Franco’s Forgotten Crimes

Spaniards have flocked to an exhibition emphasizing the need to remember Nazi Germany’s crimes. Yet the Right insists that highlighting Franco’s own atrocities will only "open old wounds."

Bodies Are Exhumed From Franco-era Mass Grave

Josefa Peiro, 80 holds a portrait of her father, Jose Peiro, as she poses for a portrait on August 29, 2018 in Tavernes, Spain. Jose Peiro was executed in Paterna on November 30, 1939 after the finish of Spain’s Civil war. According to local authorities, 2,238 bodies of victims of Franco’s regime were buried in this cemetery after being executed by firearm since 1939 to 1956 following the end of the Spanish Civil war. David Ramos / Getty Images


“Not too long ago. Not too far away.” Musealia, a company that creates traveling museum exhibitions, in collaboration with the Auschwitz Birkenau State Museum selected this warning as the slogan for its exhibition Auschwitz. The six-hundred-piece display depicts the suffering of prisoners, grapples with the society that enabled the barbarism of the concentration camps, and rejects ideologies based on hatred.

The slogan conveys a fear that the world might move on from what happened in Germany and the territories it occupied during World War II. Auschwitz concludes with two videos of interviews with Holocaust survivors, many imploring society to remember their persecution. This final message encapsulates the exhibition’s broader moral: it is dangerous, indeed unacceptable, to neglect to document systematic repression or to choose to look away from a traumatic past.

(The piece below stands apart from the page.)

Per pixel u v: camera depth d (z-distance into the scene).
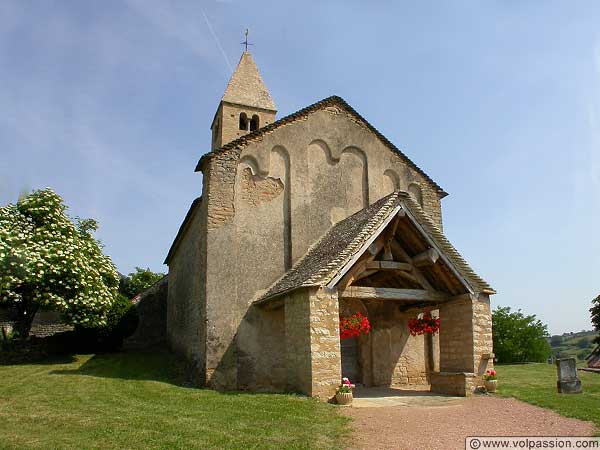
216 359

Auschwitz has enjoyed a tremendous public reception since its installation in Madrid in December 2017, the first stop on a fourteen-city tour across Europe and North America. Over five hundred thousand people visited the exhibition in the Spanish capital, along with one hundred thousand students given free entry, leading Musealia to twice extend the exhibition’s closing date, now moved to February 2019.